== DIRECTIONS FOR THIS TASK ==
The answer is the full listing restated exactly, without any pictures.

== SUPPLIED MATERIAL ==
·····

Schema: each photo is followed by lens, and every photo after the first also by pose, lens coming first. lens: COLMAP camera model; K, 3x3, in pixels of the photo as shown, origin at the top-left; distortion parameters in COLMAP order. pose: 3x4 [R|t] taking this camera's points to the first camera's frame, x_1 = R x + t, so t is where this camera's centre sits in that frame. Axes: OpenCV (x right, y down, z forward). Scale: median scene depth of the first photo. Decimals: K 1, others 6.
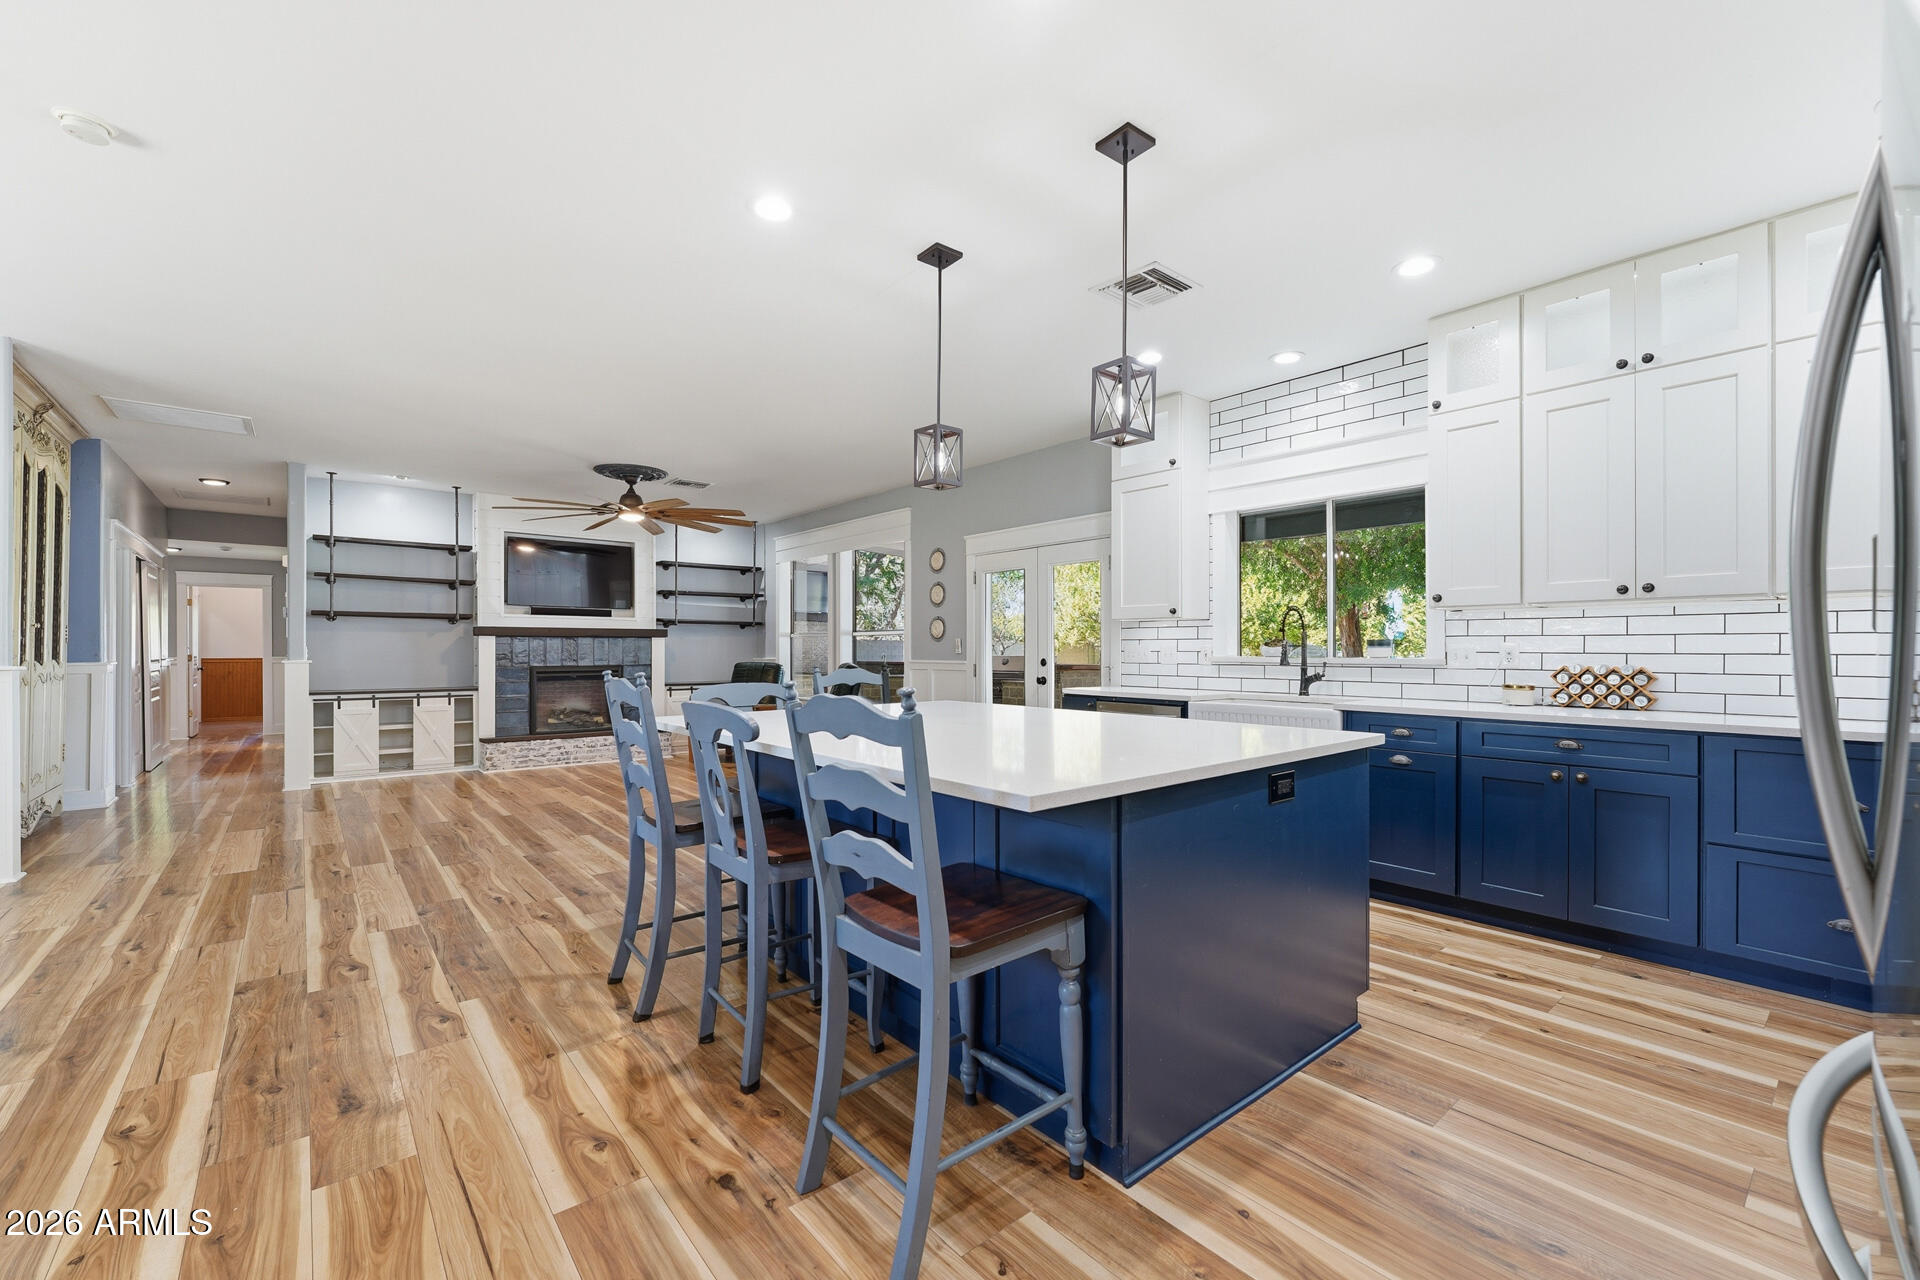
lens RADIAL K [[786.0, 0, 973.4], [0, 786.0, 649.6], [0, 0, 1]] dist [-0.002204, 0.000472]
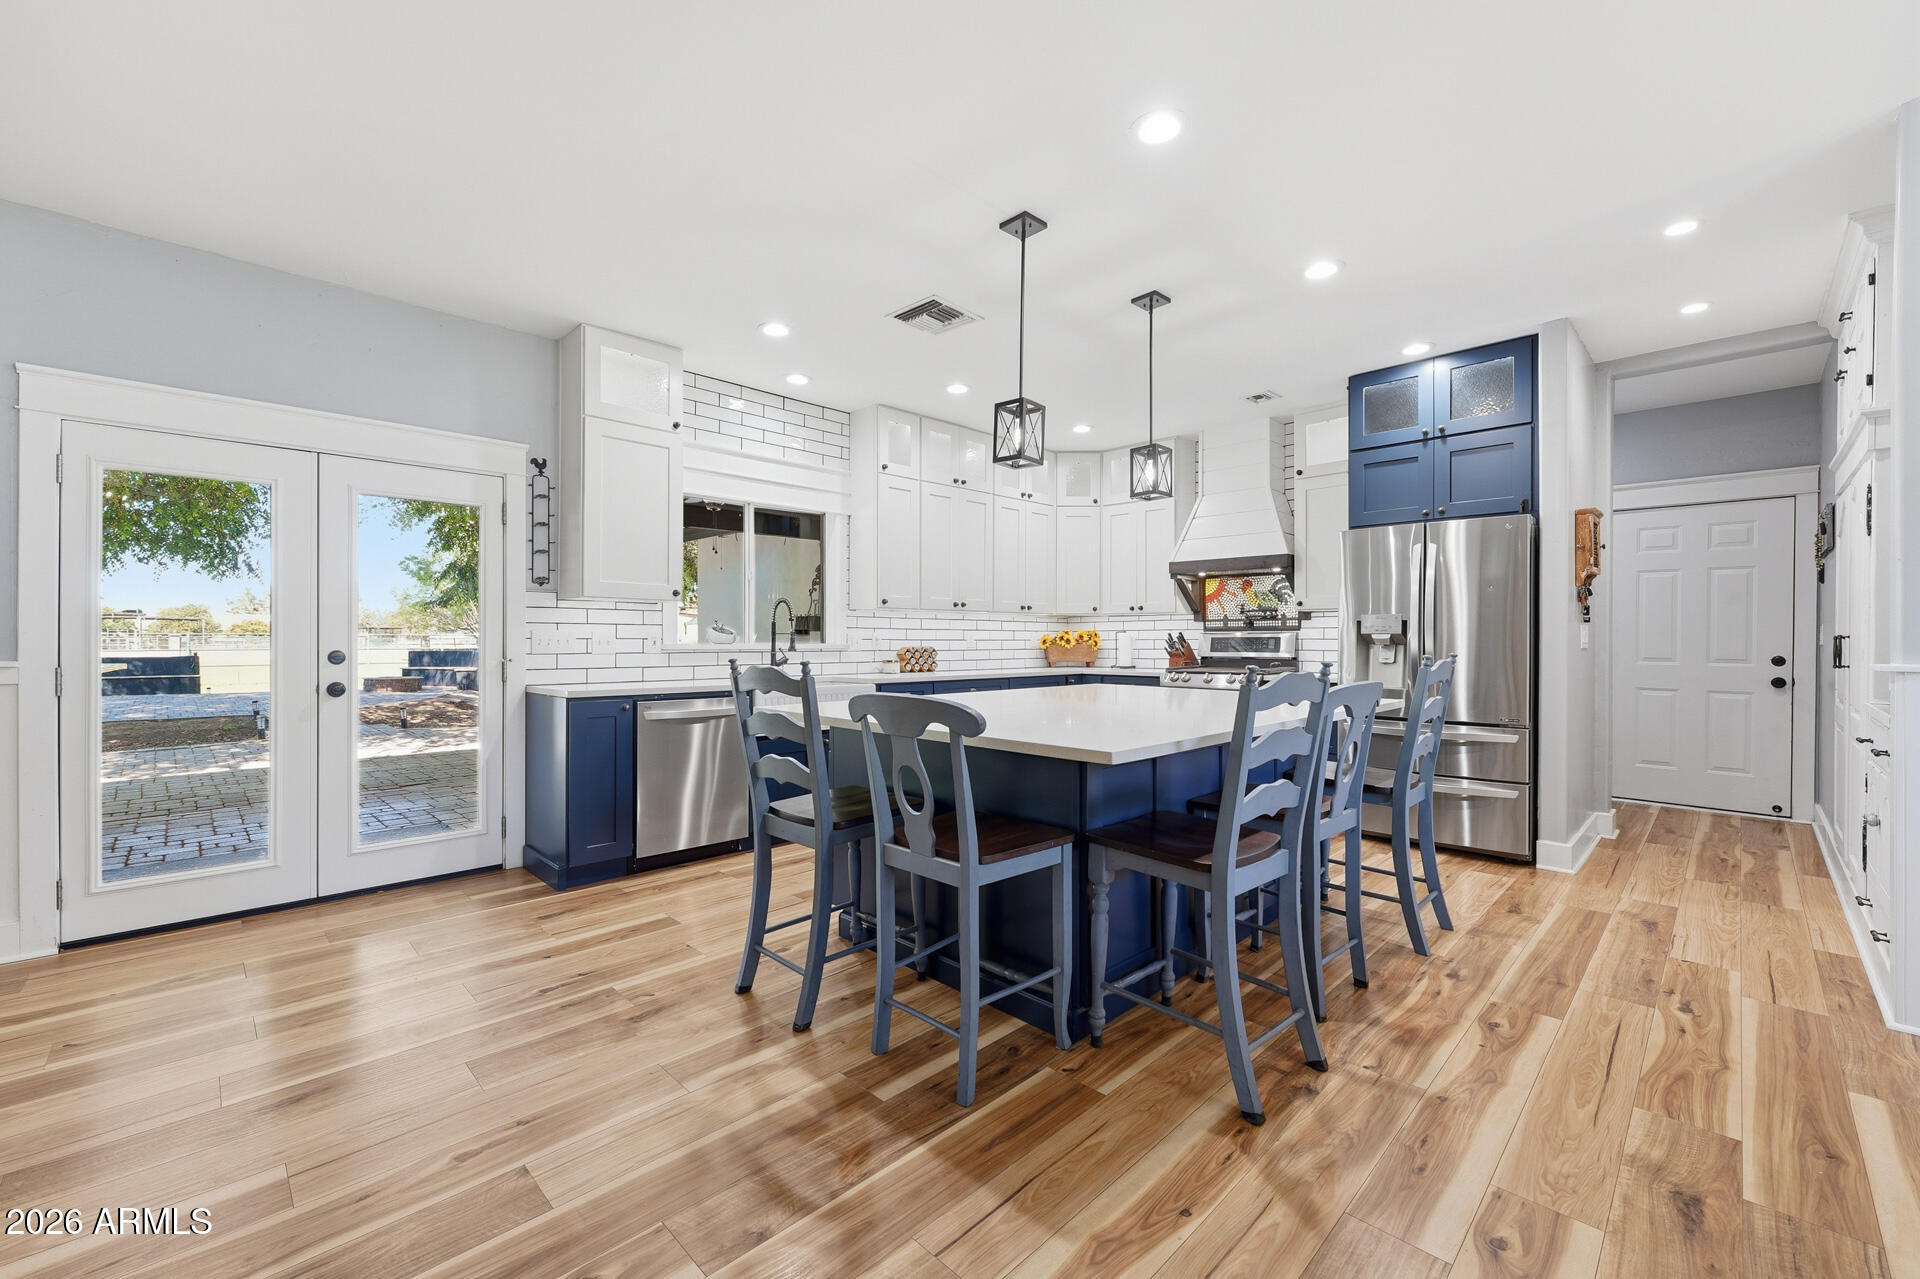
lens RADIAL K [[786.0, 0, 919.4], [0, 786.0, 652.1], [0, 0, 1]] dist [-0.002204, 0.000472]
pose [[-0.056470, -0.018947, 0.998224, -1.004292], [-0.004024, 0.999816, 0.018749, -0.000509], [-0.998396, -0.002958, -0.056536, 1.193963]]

·····

== SOLUTION BELOW ==
Schema: each photo is followed by lens, and every photo after the first also by pose, lens coming first. lens: COLMAP camera model; K, 3x3, in pixels of the photo as shown, origin at the top-left; distortion parameters in COLMAP order. pose: 3x4 [R|t] taking this camera's points to the first camera's frame, x_1 = R x + t, so t is where this camera's centre sits in that frame. Axes: OpenCV (x right, y down, z forward). Scale: median scene depth of the first photo. Decimals: K 1, others 6.
lens RADIAL K [[786.0, 0, 973.4], [0, 786.0, 649.6], [0, 0, 1]] dist [-0.002204, 0.000472]
lens RADIAL K [[786.0, 0, 919.4], [0, 786.0, 652.1], [0, 0, 1]] dist [-0.002204, 0.000472]
pose [[-0.056470, -0.018947, 0.998224, -1.004292], [-0.004024, 0.999816, 0.018749, -0.000509], [-0.998396, -0.002958, -0.056536, 1.193963]]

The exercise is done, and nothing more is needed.